Updated F-35 Logistics System Coming Soon
Over the next couple of months, the F-35’s maintenance and logistics system will undergo a facelift with new hardware and software aimed at reducing the time needed to process data.
Lockheed Martin delivered the newest version of the autonomic logistics information system, or ALIS, on Sept. 1, said Mary Ann Horter, vice president of Lockheed’s mission systems and training division. The software update includes new trend analysis and fleet management capabilities.
“Today, we’re providing data at the squadron [level],” she said. The update will allow senior leaders to view and manage data such as maintenance priorities, failure rates and flight schedules.
F-35 maintainers already employ ALIS to pull data from the aircraft, diagnose problems, order parts and guide the technician through repairs. Pilots can also plan and debrief missions using the system, which has flown more than 12,000 sorties, Horter said.
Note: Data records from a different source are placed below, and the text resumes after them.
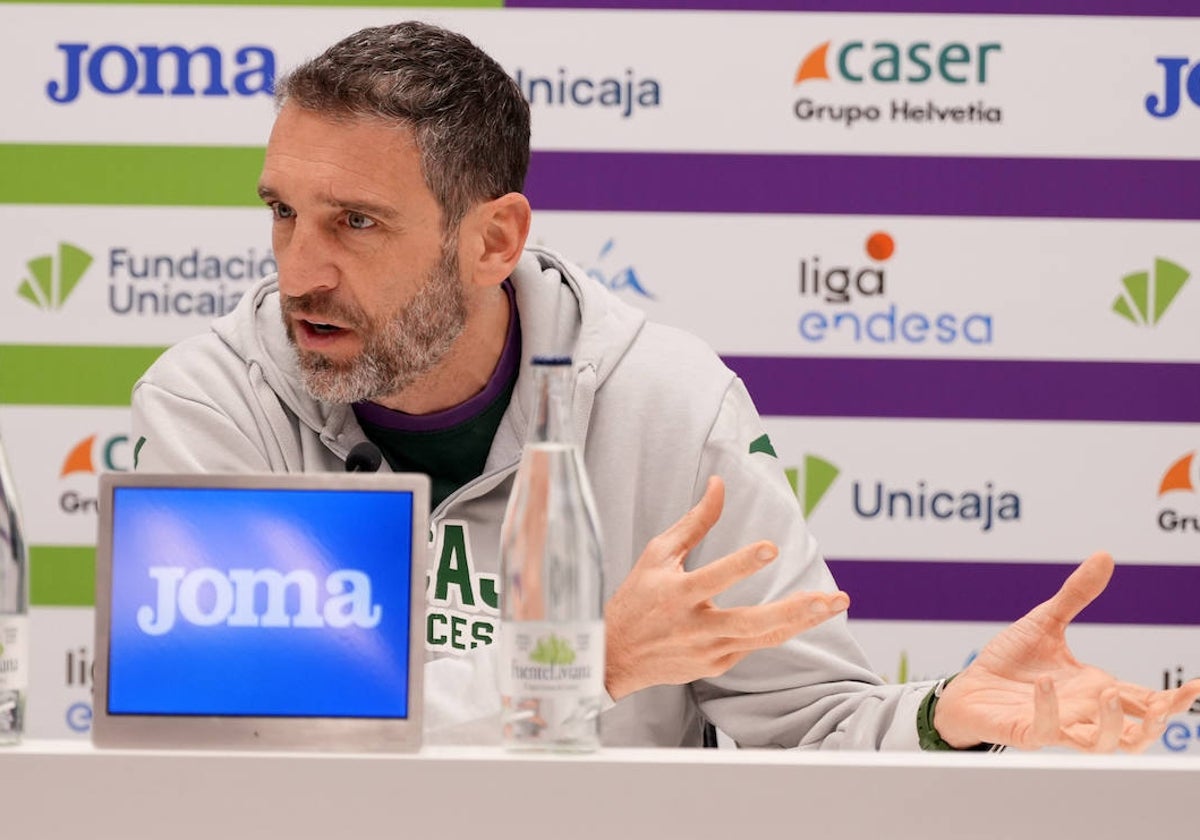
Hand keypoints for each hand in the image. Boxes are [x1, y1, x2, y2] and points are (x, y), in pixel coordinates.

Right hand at [604, 475, 849, 700]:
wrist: (615, 656)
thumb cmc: (637, 597)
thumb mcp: (657, 554)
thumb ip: (694, 522)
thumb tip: (719, 484)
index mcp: (677, 594)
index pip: (714, 577)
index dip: (742, 563)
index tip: (770, 548)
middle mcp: (695, 627)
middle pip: (752, 621)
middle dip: (795, 610)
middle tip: (829, 597)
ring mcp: (709, 650)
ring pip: (764, 637)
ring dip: (802, 621)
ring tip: (834, 604)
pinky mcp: (717, 665)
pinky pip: (753, 644)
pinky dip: (777, 627)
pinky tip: (800, 614)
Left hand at [934, 551, 1199, 751]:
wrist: (966, 685)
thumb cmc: (1007, 662)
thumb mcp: (1045, 622)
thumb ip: (1076, 594)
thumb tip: (1104, 556)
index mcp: (1094, 688)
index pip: (1145, 701)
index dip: (1174, 700)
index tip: (1197, 686)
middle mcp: (1082, 711)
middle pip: (1136, 735)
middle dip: (1157, 724)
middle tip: (1162, 704)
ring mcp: (1057, 725)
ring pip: (1101, 744)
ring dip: (1113, 725)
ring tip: (1109, 692)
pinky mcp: (1027, 732)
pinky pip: (1047, 730)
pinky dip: (1050, 708)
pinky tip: (1047, 683)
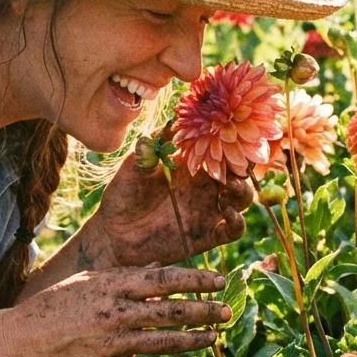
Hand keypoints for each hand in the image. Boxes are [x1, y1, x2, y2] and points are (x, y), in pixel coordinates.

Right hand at [6, 267, 229, 356]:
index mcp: (112, 285)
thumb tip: (160, 269)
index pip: (165, 279)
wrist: (20, 341)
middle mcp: (116, 313)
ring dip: (195, 340)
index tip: (219, 281)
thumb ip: (126, 276)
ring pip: (166, 343)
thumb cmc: (55, 306)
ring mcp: (112, 344)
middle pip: (173, 311)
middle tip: (227, 311)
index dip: (196, 280)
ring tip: (214, 337)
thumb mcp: (89, 280)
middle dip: (205, 311)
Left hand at [84, 138, 252, 267]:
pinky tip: (228, 213)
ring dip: (243, 191)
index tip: (232, 136)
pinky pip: (233, 230)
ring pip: (242, 198)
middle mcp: (203, 186)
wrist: (113, 233)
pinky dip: (238, 222)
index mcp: (190, 165)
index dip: (230, 142)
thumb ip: (152, 145)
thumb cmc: (122, 195)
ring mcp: (207, 211)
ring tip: (231, 186)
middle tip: (238, 163)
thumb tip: (171, 121)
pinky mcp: (206, 236)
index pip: (219, 148)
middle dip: (243, 165)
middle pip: (237, 172)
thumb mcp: (134, 166)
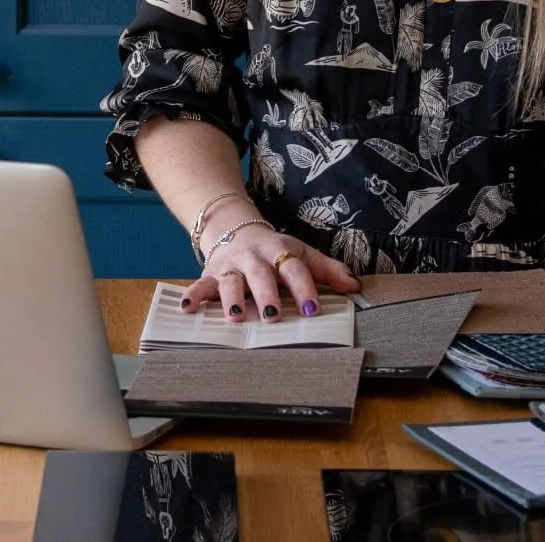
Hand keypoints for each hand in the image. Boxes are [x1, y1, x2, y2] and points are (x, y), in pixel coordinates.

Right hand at [181, 223, 359, 322]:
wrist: (235, 229)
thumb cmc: (273, 250)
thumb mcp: (301, 253)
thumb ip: (327, 270)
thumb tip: (355, 286)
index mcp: (279, 251)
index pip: (294, 268)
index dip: (304, 287)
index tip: (312, 308)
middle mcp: (254, 258)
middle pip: (261, 275)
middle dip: (266, 294)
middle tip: (272, 316)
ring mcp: (231, 266)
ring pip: (231, 281)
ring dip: (231, 298)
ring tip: (234, 316)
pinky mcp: (210, 274)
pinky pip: (200, 285)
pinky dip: (194, 296)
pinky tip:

Lockheed also analyzes that data to measure the performance of the F-35, she said. “If we’re seeing failure rates happening that we didn’t expect ... that provides us information to see if maybe we need to make a change” to the fighter design or its components.
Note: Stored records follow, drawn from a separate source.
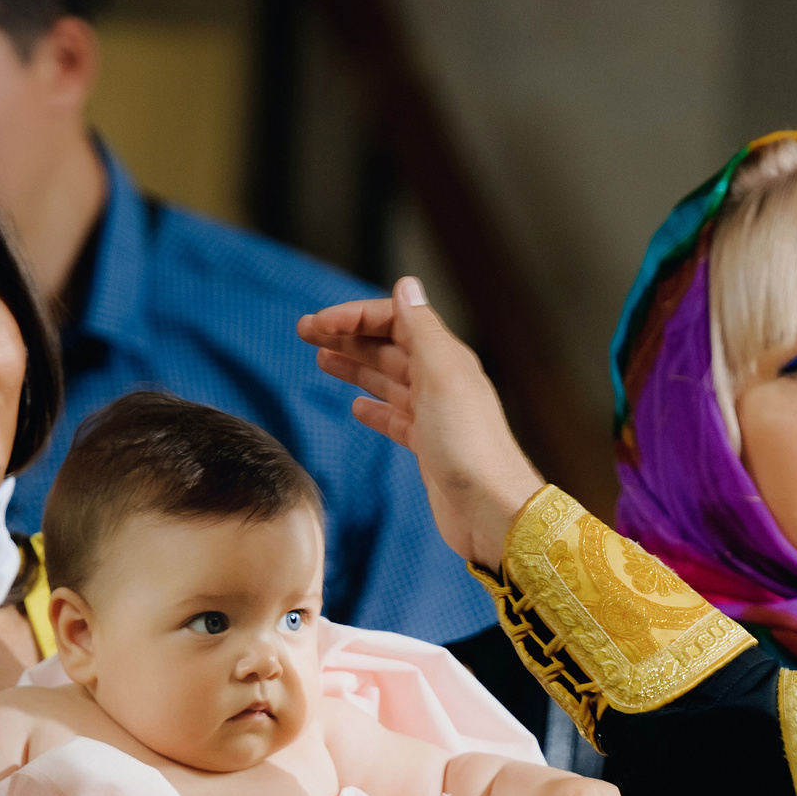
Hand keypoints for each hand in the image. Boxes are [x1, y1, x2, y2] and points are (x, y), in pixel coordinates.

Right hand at [297, 277, 544, 570]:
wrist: (490, 510)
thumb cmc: (469, 446)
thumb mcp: (442, 375)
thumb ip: (423, 329)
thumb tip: (407, 285)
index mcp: (445, 358)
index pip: (395, 320)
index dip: (355, 316)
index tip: (318, 322)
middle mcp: (441, 382)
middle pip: (388, 347)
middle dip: (347, 336)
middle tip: (306, 332)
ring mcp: (435, 416)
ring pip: (388, 381)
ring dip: (355, 366)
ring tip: (321, 359)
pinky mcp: (429, 448)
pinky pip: (396, 419)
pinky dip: (374, 409)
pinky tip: (356, 407)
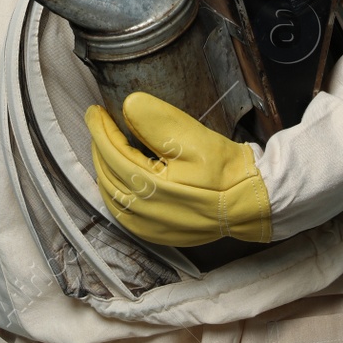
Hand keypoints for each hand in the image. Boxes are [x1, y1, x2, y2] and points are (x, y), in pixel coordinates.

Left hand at [83, 91, 271, 246]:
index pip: (111, 151)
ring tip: (105, 146)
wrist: (248, 202)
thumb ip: (158, 121)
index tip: (95, 110)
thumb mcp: (194, 138)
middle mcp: (143, 211)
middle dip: (99, 145)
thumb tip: (128, 106)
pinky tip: (116, 178)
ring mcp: (147, 227)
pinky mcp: (154, 235)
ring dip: (102, 168)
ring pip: (109, 194)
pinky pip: (120, 213)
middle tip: (99, 123)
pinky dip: (112, 191)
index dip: (99, 128)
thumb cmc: (223, 170)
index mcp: (150, 186)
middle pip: (105, 172)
The new software will undergo flight testing at Edwards Air Force Base in California and Naval Air Station Patuxent River in Maryland before deploying to other bases in early 2015, she said.
In addition to the software update, Lockheed was scheduled to field new hardware for the system at the end of September, Horter said. The portable memory device reader allows maintainers to download and process aircraft data three times faster than before.
Without the PMD reader, it takes about 45 minutes to process data after a flight, she said. Expediting that will “give information to the maintainer quicker, so that he can go do whatever tasks he needs to go do.”
Lockheed is already working on an expeditionary version of ALIS that will make the system easier for Marines to carry when deployed. The update will cut back the system’s hardware footprint by at least one third, Horter said.
“What we’ve done with new technology is be able to reduce the size and the weight of the components, as well as to make it more modular so that they can take which assets they need for their particular operations,” she said. Marines and sailors will more easily be able to transport the hardware up and down the steep, narrow ladders and stairs on ships, for example.
Lockheed expects to field the expeditionary ALIS system by summer 2015 to support the Marine Corps’ F-35 initial operational capability, she said. It will also be distributed to the other services and international customers.